At Least Four Inches

The WSJ:

The new iPhone that Apple Inc. AAPL -0.37% is expected to unveil this year is likely to have a larger display than its current models have, with the company ordering bigger screens from its Asian suppliers, people familiar with the matter said.

The new screens measure at least 4 inches diagonally, the people said, compared with 3.5 inches on Apple’s latest model, the iPhone 4S. Production is set to begin next month, the people said. Analysts have predicted that the next iPhone will come out in the fall.

Apple declined to comment.

Reuters is reporting the new screen to 4 inches, when measured form corner to corner.

The question is this: Why would Apple want to change the iPhone display?

The cynic in me thinks that it is a necessity if Apple wants to include LTE in the next iPhone. LTE might mean Apple has to increase the size of the display to increase the size of the battery behind it.

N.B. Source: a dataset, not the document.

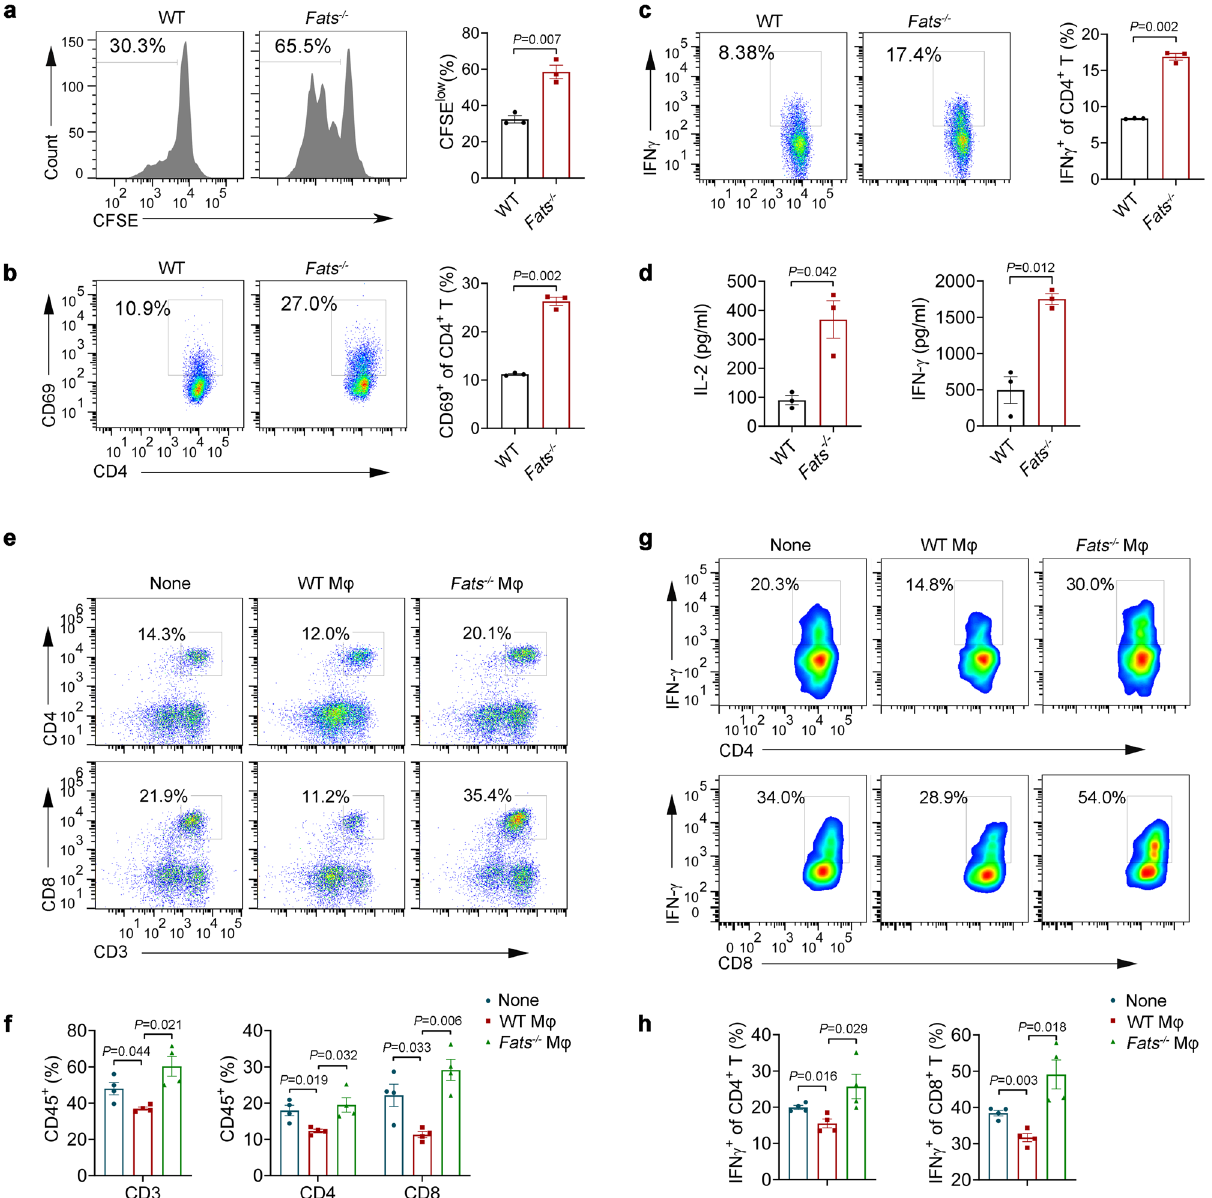
Fig. 6 Fats − / − macrophages promote Th1 responses. a – d BMDMs from WT and Fats − / − mice were preincubated with soluble ovalbumin (OVA) overnight and cocultured with CFSE-labeled CD4 + OT-II T cells. a The proliferation of CD4 + OT-II T cells was analyzed using fl ow cytometry after coculture for 72 h. Flow cytometric analysis and quanti fi cation of CD69 ( b ) and IFN- γ ( c ) expression in CD4 + OT-II T cells after coculture for 72 h. d Supernatants were collected from BMDMs cocultured with OT-II CD4 + T cells after 3 days, and the IL-2 and IFN- γ concentrations were analyzed using ELISA kits ( n = 3 biologically independent samples). e – h BMDMs from WT and Fats − / − mice were transferred into recipient WT mice prechallenged with B16 cells. On day 20, tumors were isolated, and fl ow cytometry was used to determine the frequencies of tumor-in fi ltrating CD3 + T, CD4 + T, and CD8 + T cells among CD45 + cells ( e , f ) as well as to assess IFN- γ production in tumor-in fi ltrating CD4 + T and CD8 + T cells in B16 tumors ( g , h ) from recipient WT mice treated without (None) or with WT BMDMs (WT M φ ) or Fats − / − BMDMs ( Fats − / − M φ ) ( n = 4 mice per group). Data are presented as mean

Of course, this might be Apple responding to the market. The majority of smartphones are bigger than the iPhone (due to the reason listed above, in most cases), and maybe Apple doesn’t want their product to look wimpy or puny next to the newest Android phones.

(I really don’t buy my own argument completely, though.)

Whatever the reason, reporters who usually get such things right seem hard set on the fact that the next iPhone will be physically larger. As long as its still comfortable to use — and I’m sure it will be — I don’t see a big problem with it.

Not that Apple asked me.

How Yahoo Killed Flickr

Mat Honan at Gizmodo:

Do you remember Flickr’s tag line? It reads “almost certainly the best online photo management and sharing application in the world.” It was an epic humble brag, a momentously tongue in cheek understatement.

Because until three years ago, of course Flickr was the best photo sharing service in the world. Nothing else could touch it. If you cared about digital photography, or wanted to share photos with friends, you were on Flickr.

Yet today, that tagline simply sounds like delusional posturing. The photo service that was once poised to take on the the world has now become an afterthought.

I left Flickr months ago, and haven’t really missed it. And that’s the problem.

First!

Dave Caolo:

The race to be the first to post a story online 1 frequently causes problems. For example, this morning I saw a headline on Boy Genius Report (BGR), “New Jersey bans texting while walking”.

BGR linked Huffington Post as the source, so I clicked the link for more of the story. HuffPo’s headline reads, “Texting While Walking Ban: Fort Lee Imposes $85 Fines On Dangerous Texters [CORRECTION].” As soon as I see “correction,” I think, “Uh-oh.” The HuffPo story begins with a link to a story at MSNBC, entitled, “New Jersey town’s police chief: No, we didn’t ban texting while walking.” Oops.

I can forgive HuffPo for this gaffe, as it appears to have been the starting point. Its writers simply got it wrong. But BGR parroted the story without hesitation (as did many others). Plus, as of this writing, BGR hasn’t updated its headline or story.

I’ll say it again – in the race to hit publish, writers don’t check their sources. Sigh.

Perian Discontinued

Perian, the QuickTime plugin is being discontinued by its developers. Topher Kessler at CNET:

Unfortunately, the developers have decided to move on to other projects, and in a posting on the Perian Web site, said they will be halting support for the software after 90 days from its final release. The source code will then be posted to an open-source community (Google Code or GitHub), where others can try maintaining it if they so choose. There will be no official support for Perian in Apple’s upcoming OS X 10.8 Mountain Lion, but unless Apple changes the way the program is allowed to interface with QuickTime then it should continue to function, though there are no guarantees.

This plug-in used to be one of the first things I installed on a new Mac. While I’m sad to see it go, VLC is more than capable of handling things from now on.

Speaking of Sources…

Philip Elmer-DeWitt, on the story that Foxconn CEO Tery Gou leaked Apple’s upcoming “iTV” product:

What none of these reporters mentioned (or apparently bothered to consider) is that Gou — whose factories assemble 40% of the world’s electronic devices — is one of the industry’s most secretive executives. He is privy to the future product plans of the most valuable electronics brands — not just Apple, but also Sony, Microsoft, Hewlett-Packard and the rest. He is trusted by his business partners because he never leaks their secrets.

Given how jealously Apple guards its own secrets, and how relentlessly it pursues those who spill them, what are the chances that Gou would say anything — ever — about an unannounced Apple product, real or imagined?

I’d say, nil.

In the race to hit publish, many writers simply took the source at face value, without thinking much about it. That sort of reporting simply isn’t accurate — or responsible. Real reporters should question everything — including the validity of sources.